● **Task objective**
Excluding pictures, transcribe precisely the lines from the one containing "Figure 2. The" to the final line of the listing below, inclusive, and nothing more.

● **Exercise data**
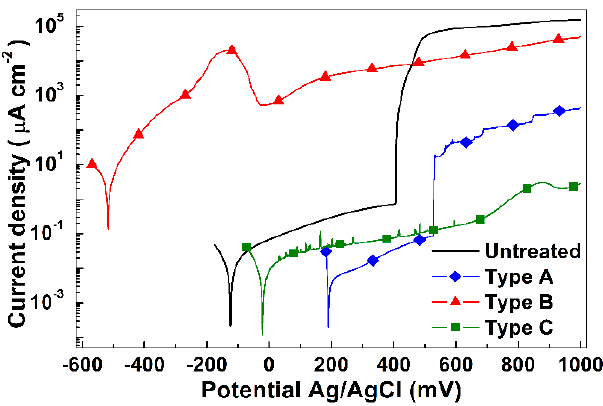
Figure 6. Polarization curves of samples untreated and treated as indicated (solution: 5% NaCl, aerated).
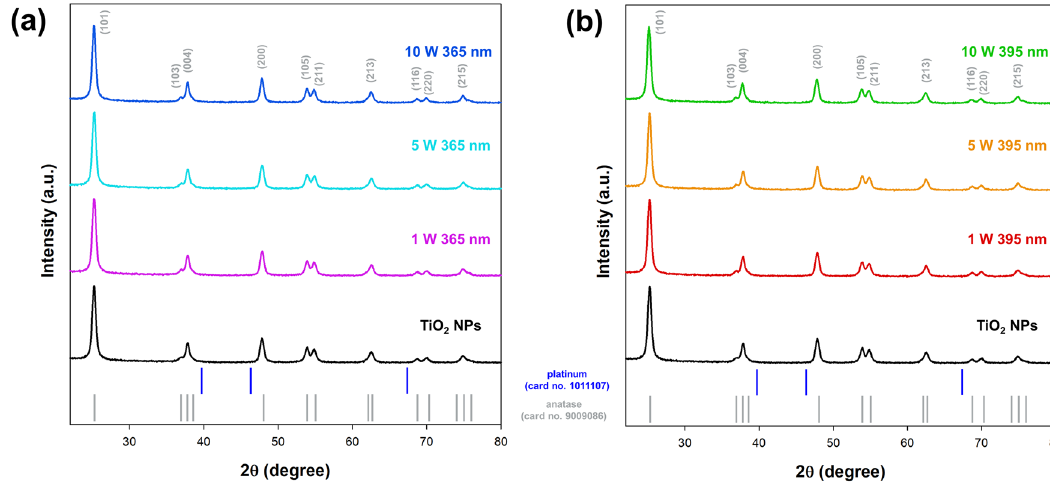
Figure 2. The XRD patterns for samples series: ( a ) 365 nm and ( b ) 395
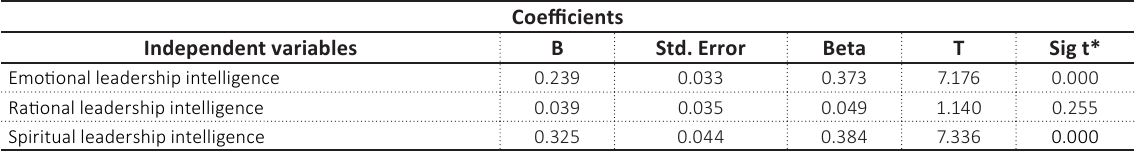
Table 5. Regression coefficients for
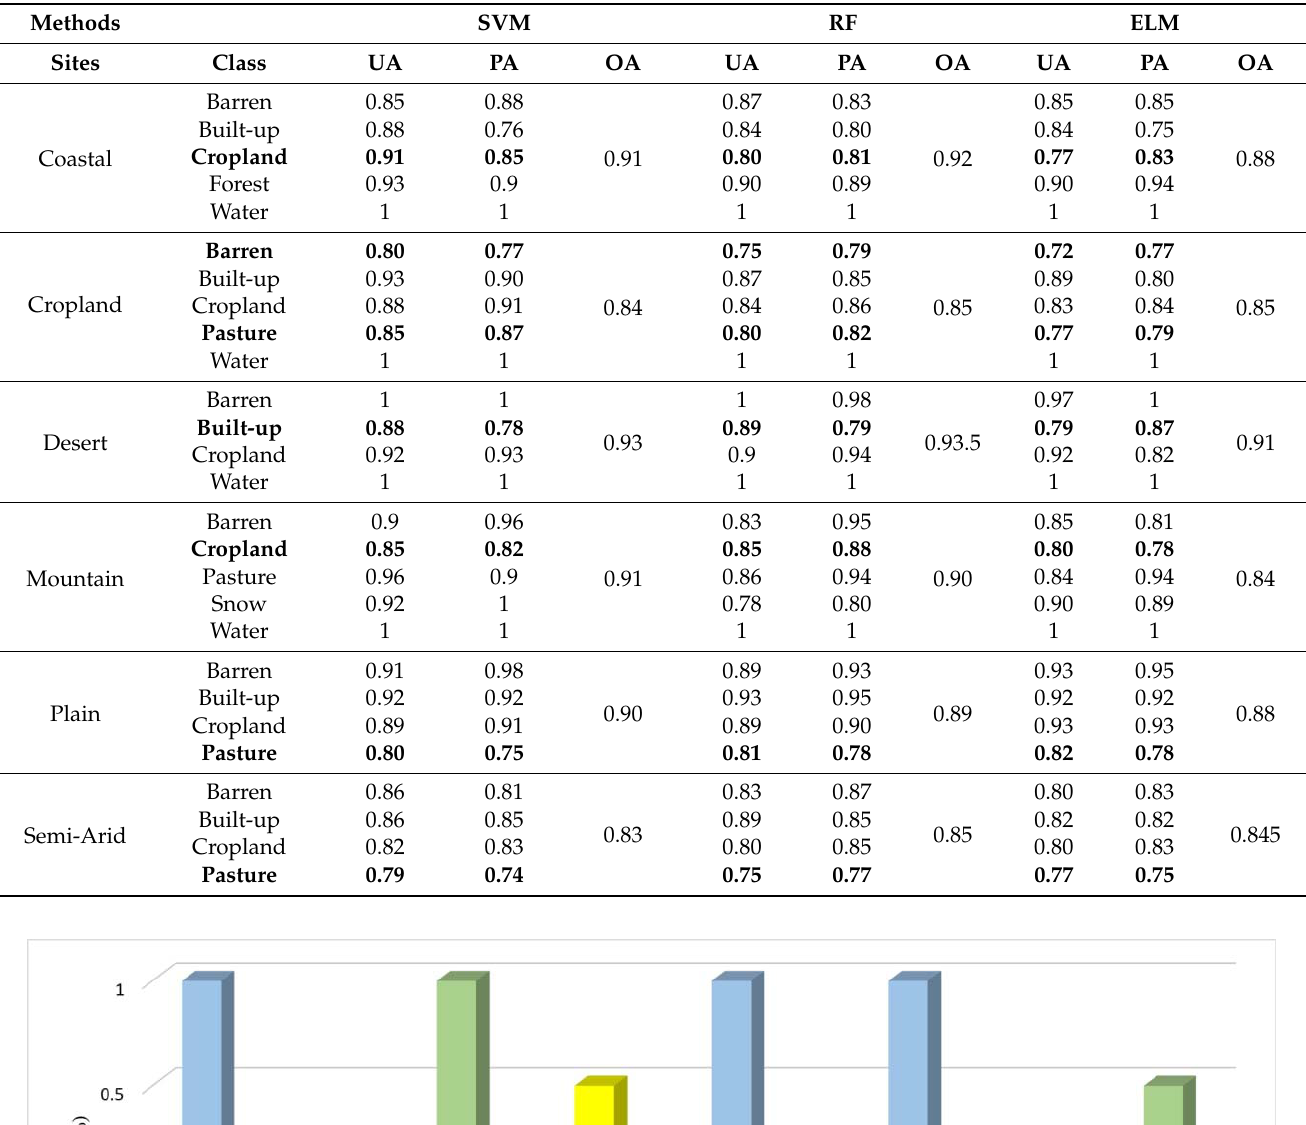
Table 6. The result of accuracy assessment methods in six different landscapes (after adopting G-SMOTE). Minority classes for each landscape are highlighted.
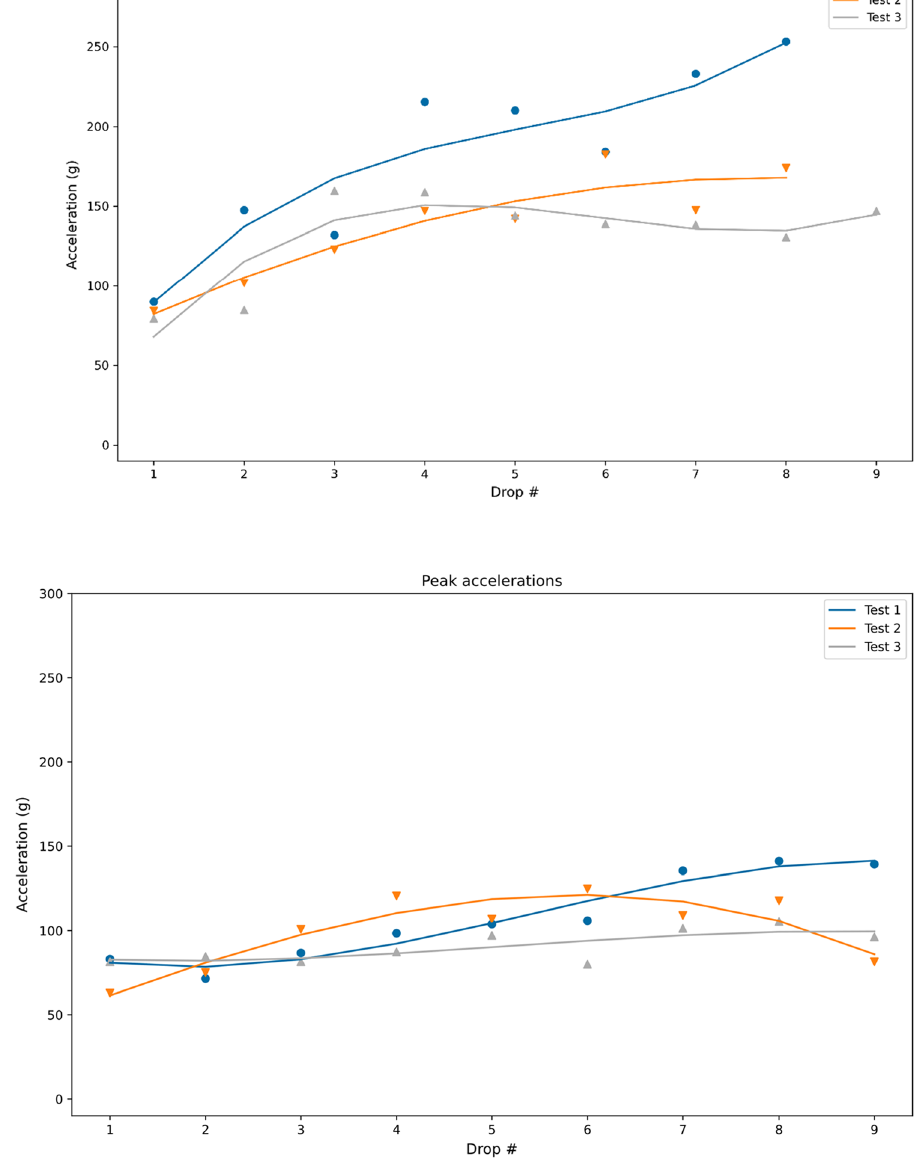
Fig. 9 Peak accelerations for three different drop sequences with P2 (495 g / 200 × 100 × 43 mm / 3–3-3 wrapping pattern)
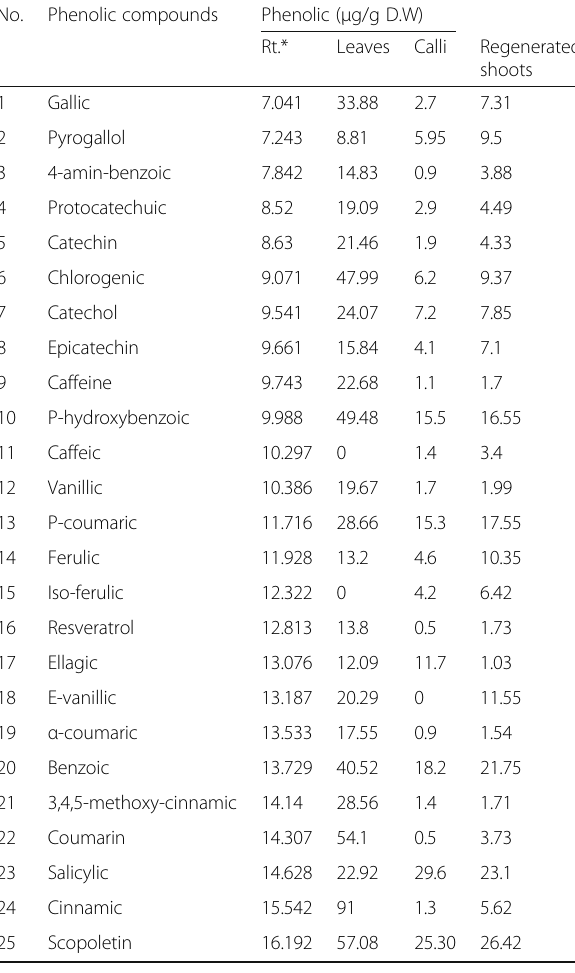
Table 4 Results of phenolic compounds identified by RP-HPLC in different extracts (80% MeOH) of leaves, calli, and regenerated shoots of Diospyros kaki L. cv. Costata that appear at λ max 280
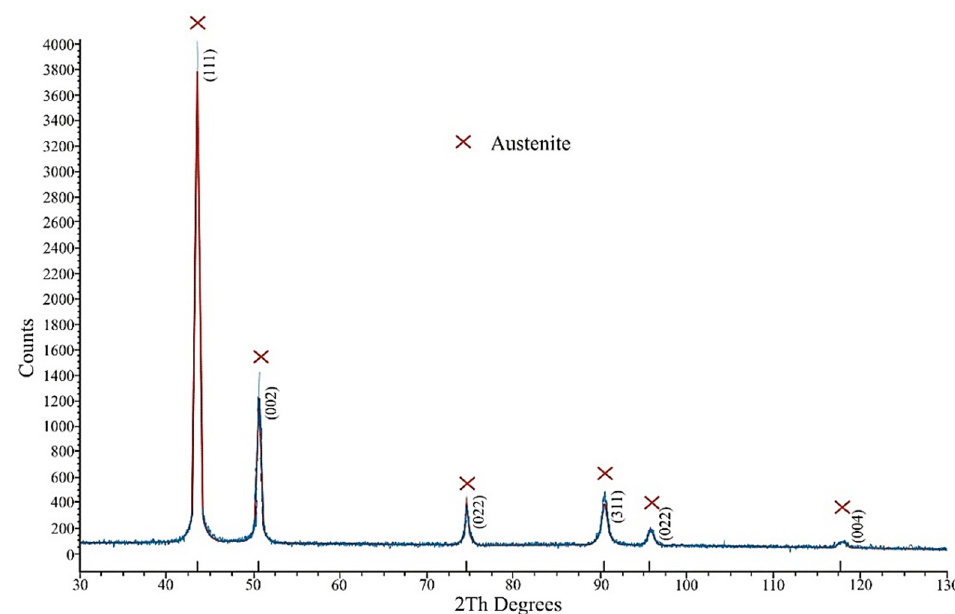
Figure 11. X-ray di ff raction patterns of sample 6 after Figure 11. X-ray diffraction patterns of sample 6 after SLM. Figure 11. X-ray diffraction patterns of sample 6 after SLM.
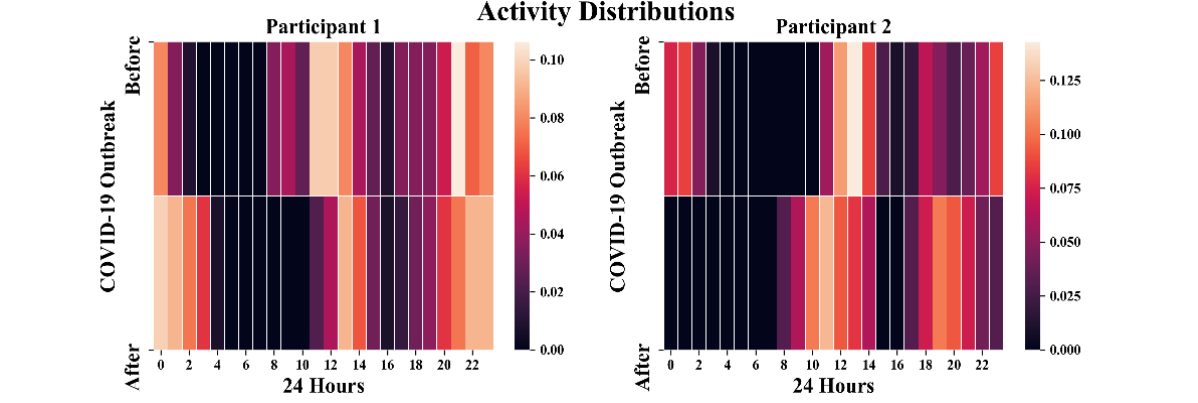
After that, for each of the 24 hours ( h ) of a user, we calculated the percentage (ie, relative) change of online activities before and after the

● **Response area**
Figure 2. The XRD patterns for samples series: ( a ) 365 nm and ( b ) 395
Table 5. Regression coefficients for
Table 6. The result of accuracy assessment methods in six different landscapes (after adopting G-SMOTE). Minority classes for each landscape are highlighted.
Fig. 9 Peak accelerations for three different drop sequences with P2 (495 g / 200 × 100 × 43 mm / 3–3-3 wrapping pattern)
Table 4 Results of phenolic compounds identified by RP-HPLC in different extracts (80% MeOH) of leaves, calli, and regenerated shoots of Diospyros kaki L. cv. Costata that appear at λ max 280
Figure 11. X-ray di ff raction patterns of sample 6 after Figure 11. X-ray diffraction patterns of sample 6 after SLM. Figure 11. X-ray diffraction patterns of sample 6 after SLM.
After that, for each of the 24 hours ( h ) of a user, we calculated the percentage (ie, relative) change of online activities before and after the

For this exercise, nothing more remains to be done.